We have been hearing a lot recently about a revolution in the way we think about human health -- how it is inextricably linked to the health of microbes in our gut, mouth, nasal passages, and other "habitats" in and on us. With the release last summer of the results of the five-year National Institutes of Health's Human Microbiome Project, we are told we should think of ourselves as a "superorganism," a residence for microbes with whom we have coevolved, who perform critical functions and provide services to us, and who outnumber our own human cells ten to one. For the first time, thanks to our ability to conduct highly efficient and low cost genetic sequencing, we now have a map of the normal microbial make-up of a healthy human, a collection of bacteria, fungi, one-celled archaea, and viruses. Collectively they weigh about three pounds -- the same as our brain.

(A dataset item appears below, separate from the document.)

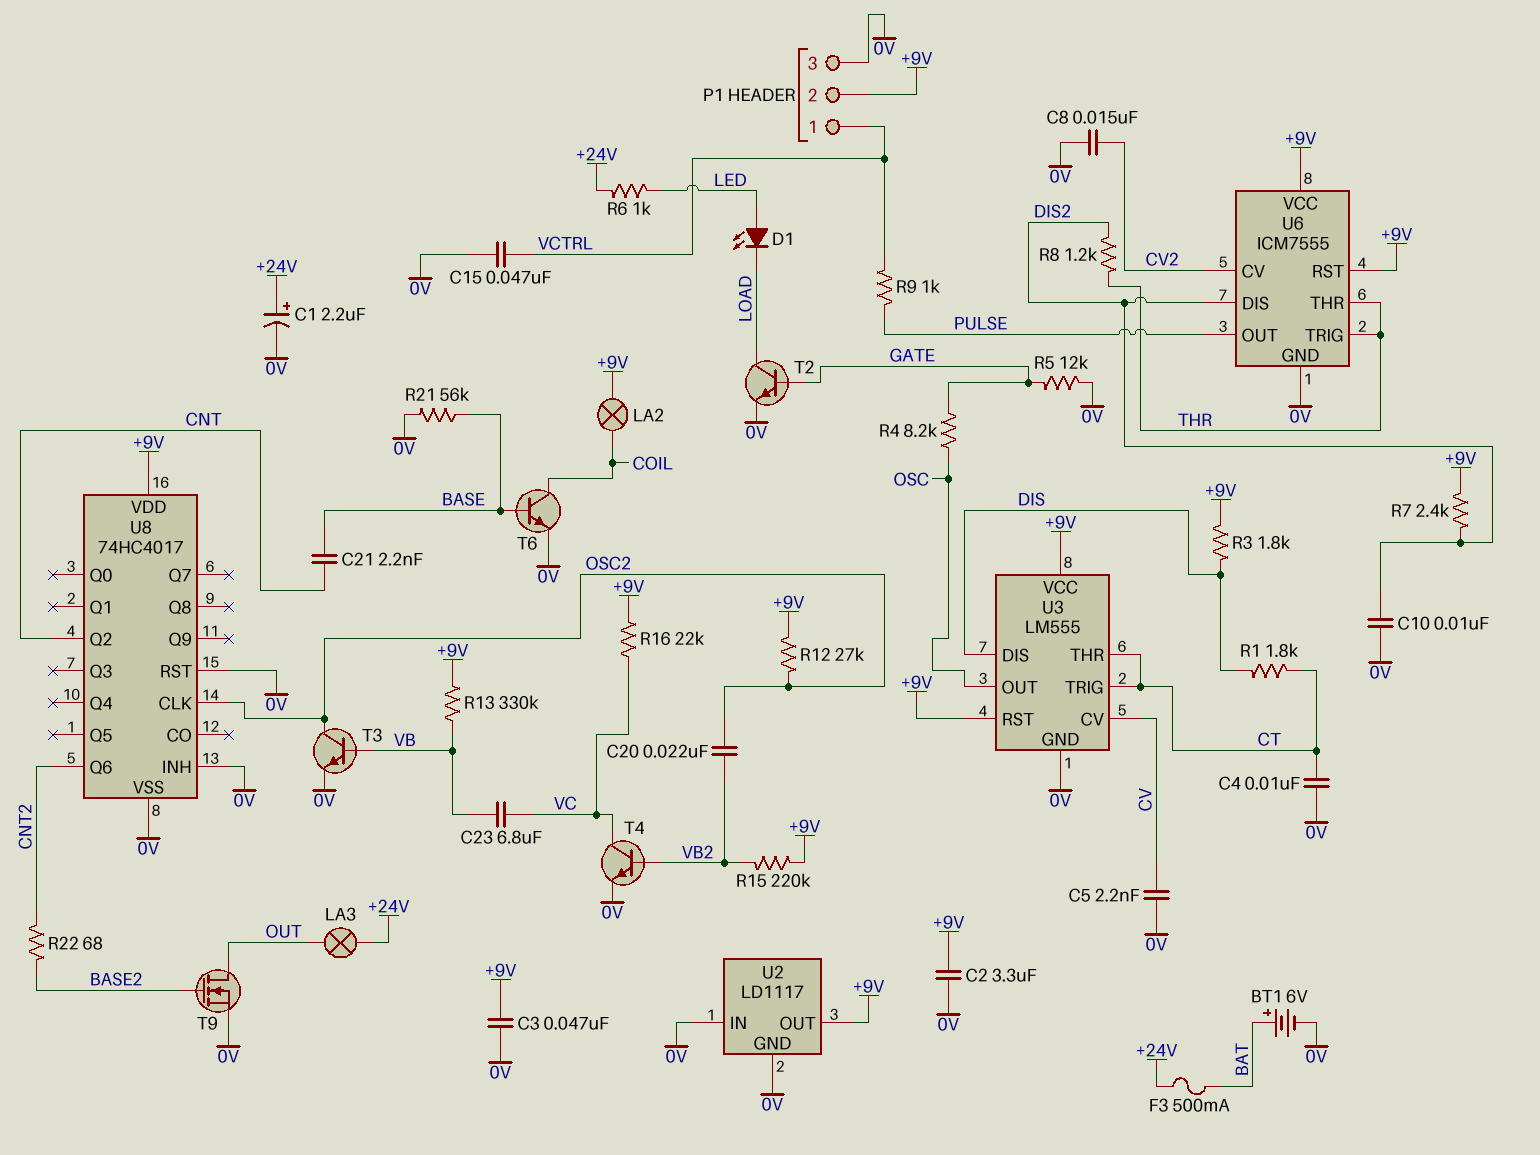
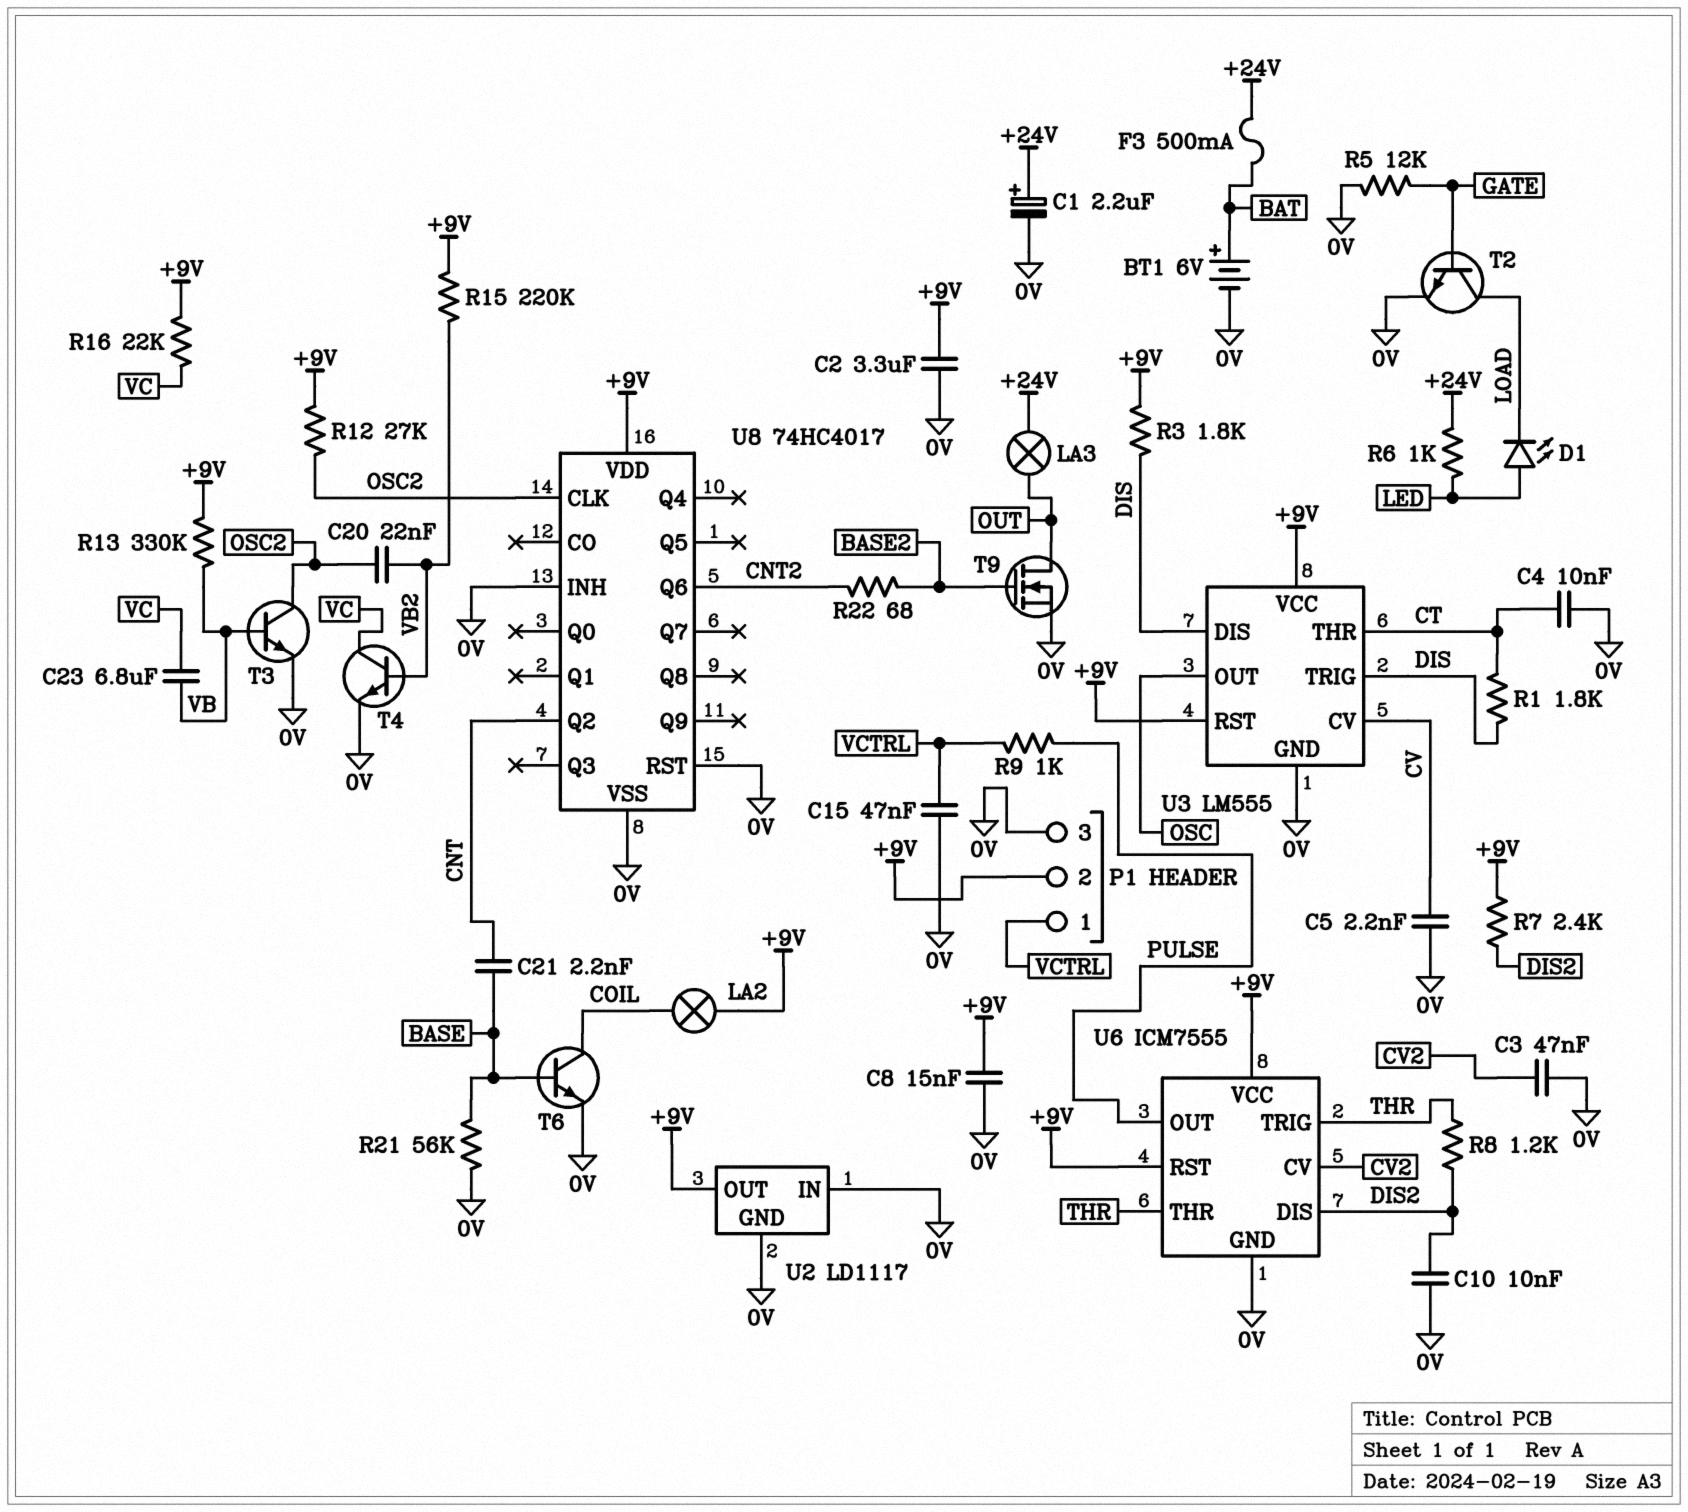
C3: 47nF (+9V, 0V) -> 47nF (0V, CV2)
C8: 15nF (0V, CV2) -> 15nF (+9V, 0V)
R4: 8.2k (GATE, OSC) -> none
U3 pin TRIG: CT -> DIS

Now that we have this map of what microorganisms are vital to our health, many believe that the future of healthcare will focus less on traditional illnesses and more on treating disorders of the human microbiome by introducing targeted microbial species (a "probiotic") and therapeutic foods (a "prebiotic" -- food for microbes) into the gut "community." Scientists in the Human Microbiome Project set as a core outcome the development of "a twenty-first century pharmacopoeia that includes members of the human microbiota and the chemical messengers they produce." In short, the drugs of the future that we ingest will be full of friendly germs and the food they like to eat.
But there is another major revolution in human health also just beginning based on an understanding of tiny organisms. It is driven by the same technological advances and allows us to understand and restore our collaborative relationship with microbiota not in the human gut but in another dark place: the soil.